Why Houseplants Are Better Than Dogs

Updated: Jan. 03, 2023

Keeping my leafy roommates alive is my ideal way to be a caregiver

I come from a family of dog lovers—although my late mother never fed our pets table scraps, so I suspect she was as lukewarm about them as I was. And while I flirted with the idea of getting a cat just after I moved to my first tiny studio apartment in New York City, I quickly realized the litter box would never be out of my line of sight. So I headed to the local nursery to pick up some indoor plants for a little companionship. Little did I know that Phil and Charlotte, the philodendron and spider plant I bought that day more than 25 years ago, would still be my roommates all these years later. I guess even then I knew that plants are the new pets, a sentiment that, according to a recent survey, the majority of respondents under 40 agree with today. And in my case, they are a constant in your world for even longer.

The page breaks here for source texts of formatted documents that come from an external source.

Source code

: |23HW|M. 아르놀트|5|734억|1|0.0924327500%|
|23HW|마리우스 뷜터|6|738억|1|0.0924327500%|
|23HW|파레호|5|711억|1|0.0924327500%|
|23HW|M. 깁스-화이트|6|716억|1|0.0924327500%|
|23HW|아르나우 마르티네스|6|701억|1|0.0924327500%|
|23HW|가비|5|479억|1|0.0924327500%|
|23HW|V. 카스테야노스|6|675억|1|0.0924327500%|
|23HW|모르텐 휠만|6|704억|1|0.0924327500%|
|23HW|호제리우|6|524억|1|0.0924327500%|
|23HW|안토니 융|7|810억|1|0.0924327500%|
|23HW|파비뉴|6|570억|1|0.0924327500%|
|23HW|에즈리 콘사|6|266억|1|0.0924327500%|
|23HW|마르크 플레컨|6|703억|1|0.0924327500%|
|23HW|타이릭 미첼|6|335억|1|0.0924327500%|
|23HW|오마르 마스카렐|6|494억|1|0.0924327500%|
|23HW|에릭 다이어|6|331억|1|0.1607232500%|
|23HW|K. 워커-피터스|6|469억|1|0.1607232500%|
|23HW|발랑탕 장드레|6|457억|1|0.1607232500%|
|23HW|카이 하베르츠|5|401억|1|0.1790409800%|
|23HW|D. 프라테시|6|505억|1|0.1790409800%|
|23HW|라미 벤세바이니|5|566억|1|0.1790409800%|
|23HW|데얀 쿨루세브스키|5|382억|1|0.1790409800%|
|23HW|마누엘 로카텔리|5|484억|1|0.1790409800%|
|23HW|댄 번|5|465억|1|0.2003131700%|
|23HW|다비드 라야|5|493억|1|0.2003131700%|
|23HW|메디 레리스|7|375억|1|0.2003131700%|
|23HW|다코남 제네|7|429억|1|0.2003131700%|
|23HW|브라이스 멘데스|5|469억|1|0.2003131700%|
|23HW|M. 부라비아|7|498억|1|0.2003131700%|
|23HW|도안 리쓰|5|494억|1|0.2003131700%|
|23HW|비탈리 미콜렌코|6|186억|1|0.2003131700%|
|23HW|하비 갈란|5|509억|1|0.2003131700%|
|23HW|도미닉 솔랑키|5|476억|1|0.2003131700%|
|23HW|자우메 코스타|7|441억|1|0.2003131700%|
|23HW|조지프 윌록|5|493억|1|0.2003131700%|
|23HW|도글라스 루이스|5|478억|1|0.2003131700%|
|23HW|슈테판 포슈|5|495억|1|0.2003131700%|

I have nothing against people who adore their dogs—if pet ownership makes them happy, I’m happy for them. But as an extremely independent person, I find dogs too needy. (And cats = litter box.) When so many people adopted puppies during the scary lockdown days of the early pandemic, I turned my apartment into a greenhouse. At one point, I counted 53 plants keeping me company in my living room alone (that’s a photo of them below). My home became the tranquil oasis I desperately needed at the time, and even the thought of my air-purifying plants silently working on my behalf brought me a sense of peace. And never once did I need to double-mask to take a dog on a walk in the cold rain! And while a dozen or so of my Covid companions were eventually planted outside in my stoop garden, the rest of those plants are still hanging out inside with me.

Houseplants in the author's homeCourtesy Cathy Garrard

I realize that plants can’t sit all warm and fuzzy in my lap and stare at me adoringly. But plants absolutely have personality and need attention too. They just don’t show it by barking, howling or jumping on me. I’ve got a reliable peace lily, which I’ve named Herald, who flops over dramatically when he needs a drink, signaling to me that the rest of the crowd are probably thirsty too. He springs back up just as dramatically right after I water him, and he makes me feel so proud that I’m keeping living creatures alive. It’s a quieter form of caregiving and companionship than pets, but it brings me purpose and joy.

Phil and Charlotte have completely different personalities than Herald. They are uncommonly chill. They know and have kept all my adult-life secrets, and like any good roommates, they maintain a low profile. Overwatering, underwatering, fertilizer or no, a fancy new pot—they don’t care about any of it. They just thrive. I may not be able to take them to the dog park to mingle with my neighbors, but I have joined a community gardening group where all the members enthusiastically talk about their beloved potted friends too. So even if it seems unlikely, plants can expand your social circle just as much as a dog can.

There’s been more than one friend who has suggested I may be a Crazy Plant Lady, and if that’s true, I’m embracing it. I just discovered that Charlotte has a new grandbaby! I suspect that her longtime boyfriend Phil is just as happy about the new arrival as I am. Plants aren’t only the new pets, they’ve become my extended family.